Es ist nicht so, dass ich mit meinem Auto unzufrieden wäre. Ich mag mein Auto. Schon mehr als zwei Jahre lang. Und dabei ist es nicht mal ein Ford. Doch manchmal macht Gelegenheit Diebe. Oder untreu.
Dabei fing alles ganz harmlos an.
Tatzeit: Freitag. Ort: Münchenstein, im Süden Basels.
Ich zuckele mit meinem Kehrricht-Laster ganz gemütlich durch die Seitenstrassen, meine Kollegen sammeln hinten die Container und Säcke ein. Die Musik ist gut, das Wetter ist angenehm, ich bin total entspannt. Doch da - plötzlich blitzt in meinem Augenwinkel ein silberner Autohintern auf. Mein Puls schnellt hoch. War das etwa ein Ford? Ein Granni? Oder habe ich mich nur verguckt? Einmal um den Block gefahren, wird es zur Gewissheit: Ja, es war ein Granada. Ein Zweier. Ich habe leider nicht viel Zeit, um mir den Wagen anzuschauen - nur das 2.8 GL und die grünen GL-Plüschmöbel bleiben mir im Gedächtnis hängen. Leider muss ich weiter, aber eines ist klar: Ich werde wiederkommen.
Tatzeit: Samstag.
Zuhause habe ich einen kurzen Brief geschrieben:
"Lieber Granada! Ich habe Dich zufällig letzte Woche vor Deiner Garage entdeckt und bin ganz angetan von Dir. Leider weiss ich nicht, wer Dein Besitzer ist. Aber vielleicht kannst Du Deinem Herrchen weitererzählen, dass er mich bitte benachrichtigen möchte, sollte er sich nicht mehr um Dich kümmern wollen, und dass er Dich bitte bitte NICHT verschrotten lassen soll. Ich bin ein echter Granada-Fan und würde Dir nur allzu gerne wieder auf die Räder helfen." Naja, Name, Adresse, Telefonnummer.
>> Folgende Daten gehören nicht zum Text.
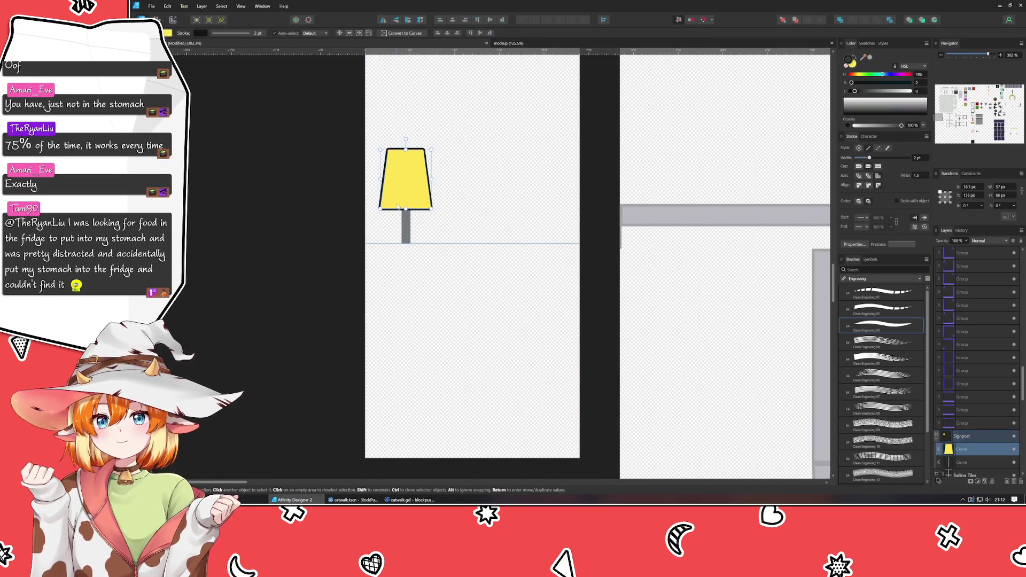
{"action": "left_click_drag", "start_coordinate": [348, 126], "coordinate": [513, 287]}
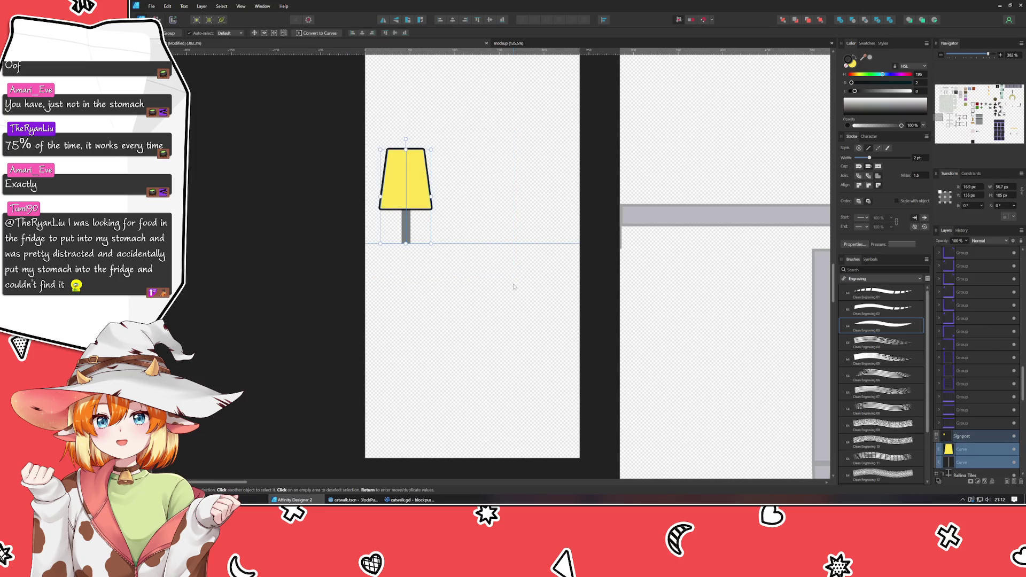
{"action": "key", "text": "ctrl+g"}
{"action": "mouse_move", "coordinate": [412, 195]}
{"action": "left_mouse_down"}
{"action": "mouse_move", "coordinate": [518, 428]}
{"action": "mouse_move", "coordinate": [547, 409]}
{"action": "left_mouse_up"}
Step: Nudge the upper signpost left and set its lamp shade's X to 16 px
{"action": "left_click", "coordinate": [406, 182]}
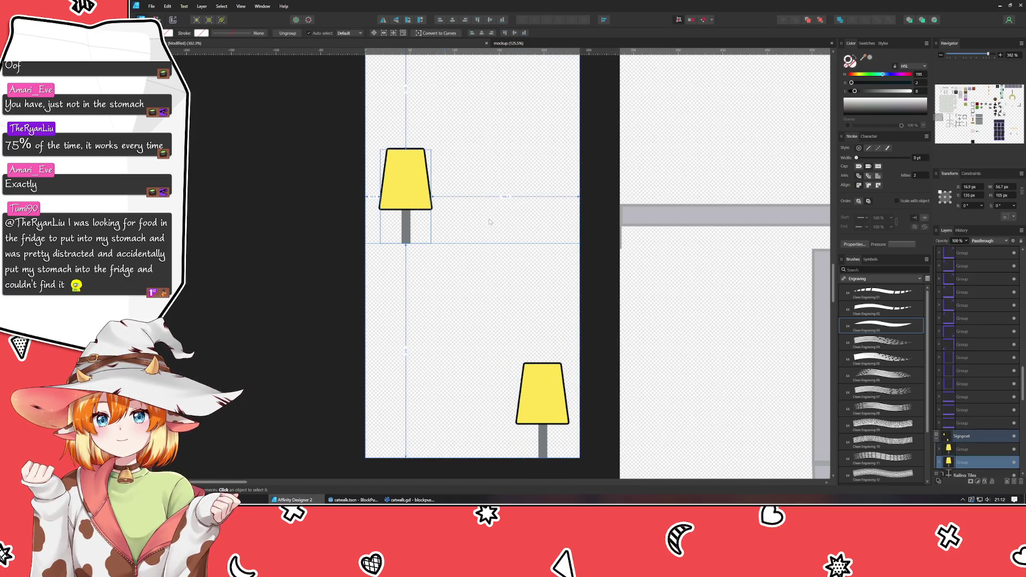
{"action": "left_click_drag", "start_coordinate": [405, 182], "coordinate": [404, 182]}
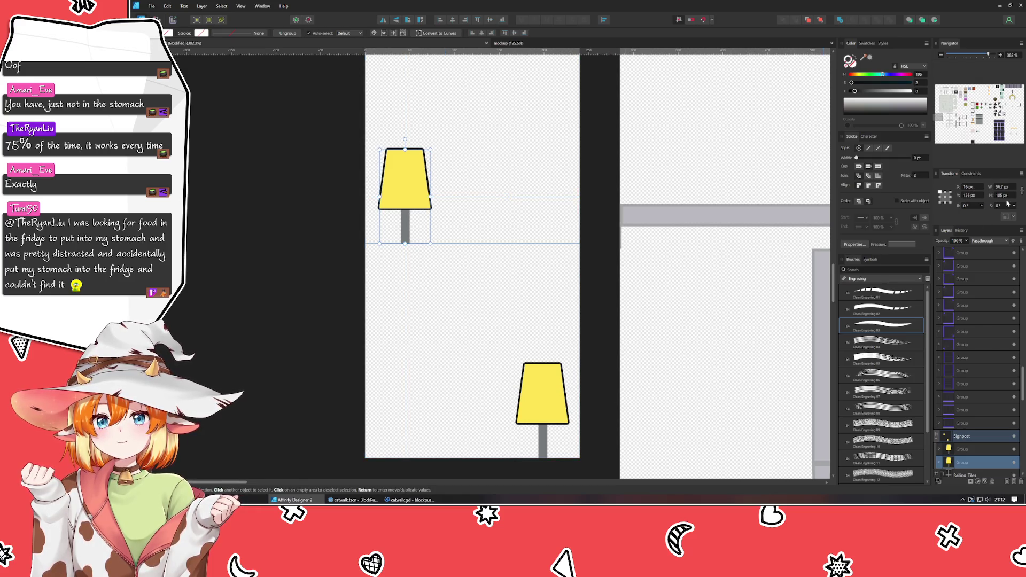
{"action": "double_click", "coordinate": [421, 203]}
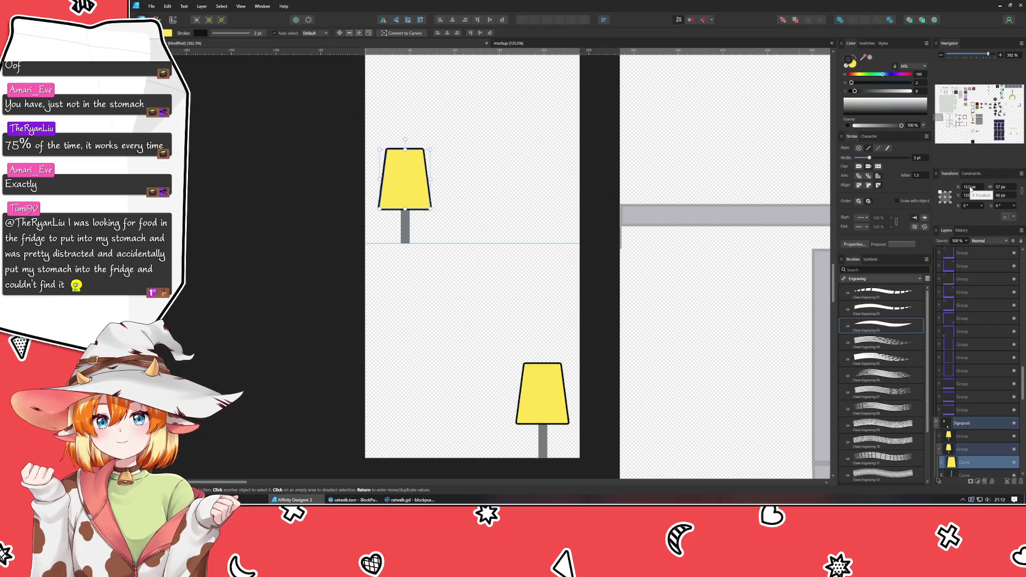
{"action": "type", "text": "16"}
{"action": "key", "text": "Return"}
Um 9.30 bin ich zurück in Münchenstein, mache noch ein paar Schnappschüsse und klemme das in Klarsichtfolie verpackte Briefchen unter den Wischer. In Gedanken beginne ich schon, Pläne für die Arbeiten am Granni zu schmieden...hier ne Beule rausdrücken, dort nachlacken, da Aufkleber abmachen...doch was zur Hölle mache ich da bloss? Immerhin ist der Granada das Auto einer fremden Person, die ich nicht mal gesehen habe.
Tatzeit: Montag.
Auf dem Weg von der Arbeit mache ich einen kurzen Umweg in die Granni-Strasse. Der Zettel unter dem Wischer ist weg, der Granni steht aber noch genauso da wie die Tage zuvor. Auf dem Nachbargrundstück müht sich ein vollbärtiger Mitfuffziger in Unterhemd und Badelatschen, eine Baumwurzel aus seinem Rasen auszugraben - ihn spreche ich auf den Granada an. Er erzählt mir, dass der Granni dem alten Herrn aus dem Nachbarhaus gehöre - verwitwet und wohl ziemlich krank. Ob er ihn verkaufe? Nun, dass sei wohl sein letztes Auto, und er liebe diesen Wagen über alles, er sei schliesslich der Erstbesitzer. Aber probieren könne ich es ja, denn er fahre den Wagen, wenn überhaupt, nur noch samstags.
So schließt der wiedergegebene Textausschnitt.